Welcome to our weekly roundup, where we share what you need to know about cybersecurity news and events that happened over the past few days. This week, read about how crucial it is for security teams to adopt an integrated approach to threat detection, such as remote control. Also, read on Congress’s plan to update the Federal Information Security Management Act (FISMA) for the first time in eight years.
As organizations brace themselves for the year ahead, now is an opportune time to take stock of how they can strengthen their security posture and shore up their defenses. While organizations may have the power of leading-edge cybersecurity solutions on their side, malicious actors continue to work diligently to refine their methods and take advantage of vulnerabilities every chance they get.
Congress is preparing to overhaul federal cybersecurity rules roughly a year after an attack in which Kremlin-backed hackers wormed their way in through the IT supplier SolarWinds and captured reams of data from federal agencies. The attack highlighted the massive growth in the sophistication and danger of cyber threats since the Federal Information Security Management Act was last updated eight years ago.

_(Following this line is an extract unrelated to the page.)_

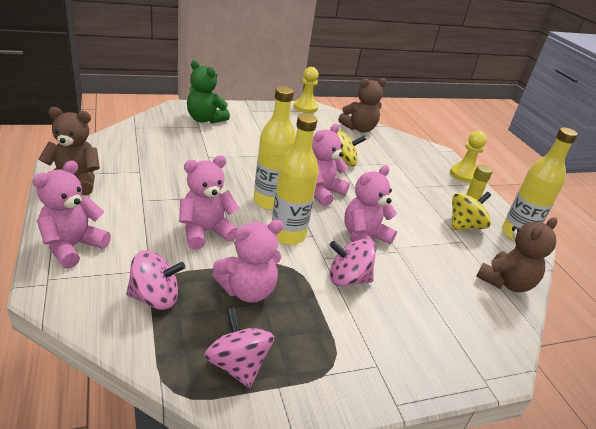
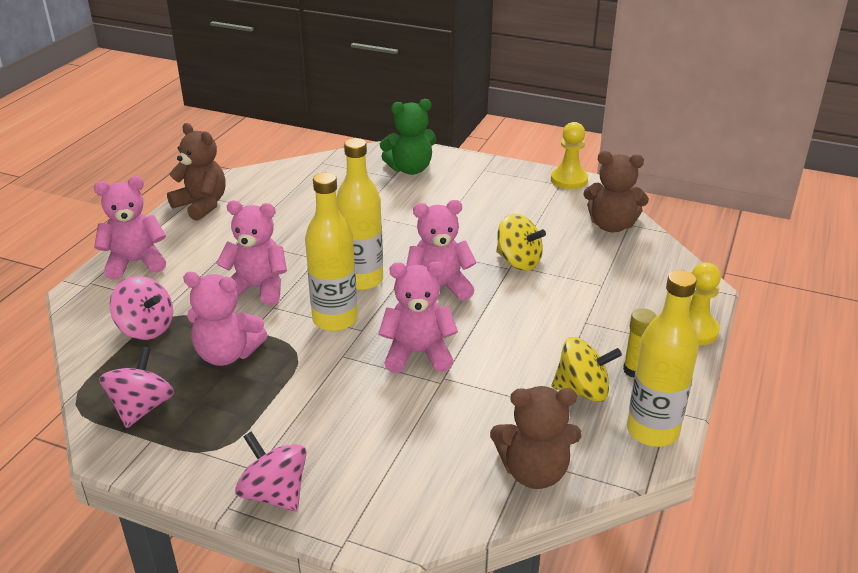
camera: 45 degrees right, 0 degrees up
(205, 119) = (410, 169): green teddy bear -> green teddy bear turned 90 degrees counterclockwise
(348, 279) = (338, 385): pink spinning top -> pink spinning top (274, 494)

This report is the fourth part of Trend Micro’s LoRaWAN security series and highlights an attack vector that, so far, has not attracted much attention: the LoRaWAN stack. The stack is the root of LoRaWAN implementation and security. Trend Micro hopes to help users secure it and make LoRaWAN communication resistant to critical bugs.

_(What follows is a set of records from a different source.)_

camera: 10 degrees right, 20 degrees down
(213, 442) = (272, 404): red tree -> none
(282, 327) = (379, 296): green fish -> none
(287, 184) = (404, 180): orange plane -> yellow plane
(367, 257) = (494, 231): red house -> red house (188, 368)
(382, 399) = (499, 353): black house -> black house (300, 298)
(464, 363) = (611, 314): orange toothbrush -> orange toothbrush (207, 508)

A prolific Eastern European cybercriminal group has tried to hack US companies in the transportation, defense and insurance sectors by mailing those organizations malicious USB drives. The unnamed companies received a series of fake letters via the US Postal Service and UPS from August to November impersonating the Department of Health and Human Services in some cases, and Amazon in others, according to the FBI.
U.S. Cyber Command posted more than a dozen malware samples to a public repository, saying that if network administrators see two or more of these samples on their systems, they may have been targeted by Iranian military hackers. The samples represent various “open-source tools Iranian intelligence actors are using in networks around the world,” the military agency said in a statement.

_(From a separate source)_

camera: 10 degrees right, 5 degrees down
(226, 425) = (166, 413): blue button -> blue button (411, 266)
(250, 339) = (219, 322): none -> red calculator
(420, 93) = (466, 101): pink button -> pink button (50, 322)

Nanocore, Netwire, and AsyncRAT payloads are being deployed from public cloud systems in what Cisco Talos suggests is a way for cyberattackers to avoid having to own or manage their own private, paid infrastructure -- such as through 'bulletproof' hosting which may eventually capture the interest of law enforcement. This abuse allows cybercriminals to leverage the resources of cloud services managed by vendors including Microsoft Azure and Amazon Web Services (AWS) for malicious purposes.
In June 2020, OpenAI released version 3 of its Generative Pre-trained Transformer (GPT-3), a natural language transformer that took the tech world by storm with its uncanny ability to generate text that could fool readers into thinking it was written by humans. However, GPT-3 was also trained on computer code, and recently OpenAI released a specialized version of its engine, named Codex, tailored to help — or even replace — computer programmers. The blog is the first in a series of blogs examining the security risks of Codex, a code generator powered by the GPT-3 engine.
The pandemic fueled a surge in the use of QR codes. Seeking to cut down on possible transmission, restaurants replaced physical menus available to all customers with online versions accessible on your own personal phone. Hackers may like using QR codes in phishing emails because they often aren't picked up by security software, giving them a better chance to reach their intended targets than attachments or bad links, says Aaron Ansari, vice president for cloud security at the antivirus company Trend Micro.
The large January 2022 Patch Tuesday update covers nine critical CVEs, including a self-propagator with a 9.8 CVSS score. Microsoft has addressed a total of 97 security vulnerabilities in its January 2022 Patch Tuesday update – nine of them rated critical – including six that are listed as publicly known zero-days.
Ukrainian police officers have arrested a ransomware affiliate group responsible for attacking at least 50 companies in the U.S. and Europe. It is estimated that the total losses resulting from the attacks is in excess of one million U.S. dollars. A 36-year-old resident of Ukraine's capital Kiev was identified as the leader of the group, which included his wife and three other acquaintances, the police states.